Elasticsearch 3 node cluster failing if master is down second time


(Sam) #1

I have a 3 node cluster and wanted to know the best possible configuration of elastic search. Below is the configuration I have tried.

Server 1,2,3

node.name : node1 [ node2, node3 ]
node.master: true
node.data: true

it works fine, however while testing It is failing in one scenario.Below are the tests i have performed.

Test 1

  • Bring All 3 nodes up and shutdown master node in this case node1 is mater , Cluster state goes to yellow and back to Green after a while with 2 modes running.

  • Now bring back the node that was shutdown , now all 3 nodes were up
    and now node2 is elected as master and everything is working fine

Test2

  • After Test 1 is run and all 3 nodes were up since node2 is
    elected as master, I have shutdown node2 , now i am not able to connect
    and get failed to connect error below

curl: (7) Failed to connect to localhost port 9200: Connection refused

  • However node1 which is elected as master show's below message with Cluster health status changed from [YELLOW] to [GREEN]

Message


[2017-05-26T22:52:23,996][INFO ][o.e.c.r.a.AllocationService] [node-1]
Cluster health status changed from [GREEN] to [YELLOW] (reason: [{node-2}{6THtjHP4SuKsrAZYcOv6Sw}{wyC6CjSESOOisEMTOE_wCw}{127.0.0.1}{127.0.0.1:9301} transport disconnected, {node-2}{6THtjHP4SuKsrAZYcOv6Sw}{wyC6CjSESOOisEMTOE_wCw}{127.0.0.1}{127.0.0.1:9301} transport disconnected]).
[2017-05-26T22:52:23,997][INFO ][o.e.c.s.ClusterService   ] [node-1] removed  {{node-2}{6THtjHP4SuKsrAZYcOv6Sw}{wyC6CjSESOOisEMTOE_wCw}{127.0.0.1}{127.0.0.1:9301},}, reason: zen-disco-node-failed({node-2}{6THtjHP4SuKsrAZYcOv6Sw} {wyC6CjSESOOisEMTOE_wCw}{127.0.0.1}{127.0.0.1:9301}), reason(transport  disconnected)[{node-2}{6THtjHP4SuKsrAZYcOv6Sw}{wyC6CjSESOOisEMTOE_wCw}{127.0.0.1} {127.0.0.1:9301} transport disconnected, {node-2}{6THtjHP4SuKsrAZYcOv6Sw}{wyC6CjSESOOisEMTOE_wCw}{127.0.0.1}{127.0.0.1:9301} transport disconnected]
[2017-05-26T22:52:24,099][INFO ][o.e.c.r.DelayedAllocationService] [node-1] scheduling reroute for delayed shards in [59.7s] (3 delayed shards)
[2017-05-26T22:53:26,115][INFO ][o.e.c.r.a.AllocationService] [node-1] Cluster health status changed from [YELLOW] to [GREEN] (reason: [shards started [[shakespeare][3], [shakespeare][4]] ...]).

Test3


After Test 1 is run and all 3 nodes were up since  **node2**  is elected as 
master, I have shutdown  **node3** , now everything is working fine
since I did not shutdown master the second time


(Mark Walkom) #2

This is expected behaviour given your configuration.

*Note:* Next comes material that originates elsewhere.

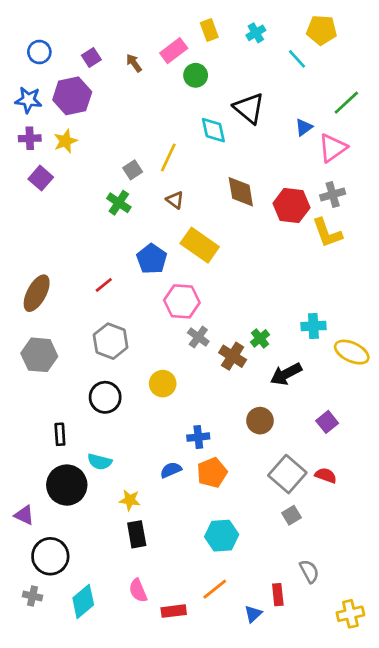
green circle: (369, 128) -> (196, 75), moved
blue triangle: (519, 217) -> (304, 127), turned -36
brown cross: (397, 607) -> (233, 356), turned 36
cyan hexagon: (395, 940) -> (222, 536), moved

However is there something you'd like to ask here, as it's not clear :slight_smile:


(Sam) #3

thanks for response warkolm, So there is no solution ? I am randomly bring down the master node , first time when i bring down it works fine, however when i bring down the second time, it fails.
all my 3 nodes are master eligible
node.master : true
node.data : true

not sure why cluster does not respond the second time , let me know what is the best configuration for 3 node cluster


(Mark Walkom) #4

Are you talking about when you curl the node you stopped? That's entirely expected.


(Sam) #5

when i run curl command for cluster health , it is not working.
curl -XGET 'localhost:9200/_cluster/health?pretty'
curl: (7) Failed to connect to localhost port 9200: Connection refused

My elastic head , does not show any nodes , when i shut down the master second time only.


(Mark Walkom) #6

If you are on that node and then stop ES then of course it won't respond. You need to contact a different node.


(Sam) #7

Thanks, currently i am testing 3 nodes cluster on my mac ( single machine) . maybe that is the reason.
anyhow , sometimes i am able to connect to the cluster sometimes not. will debug more.


(Mark Walkom) #8

Right, well that makes more sense!

See how that is not 9300? When you start another node on the same host, ES picks 9300+1, if you start another it's 9301+2 etc etc. It's the same for the HTTP port on 9200. First node gets 9200, second 9201, third 9203.

So if you stop the first node you need to curl localhost:9201.


(Sam) #9

Oh! Thanks a lot, it worked like you mentioned , Appreciate it a lot.


(system) #10

This topic was automatically closed 28 days after the last reply. New replies are no longer allowed.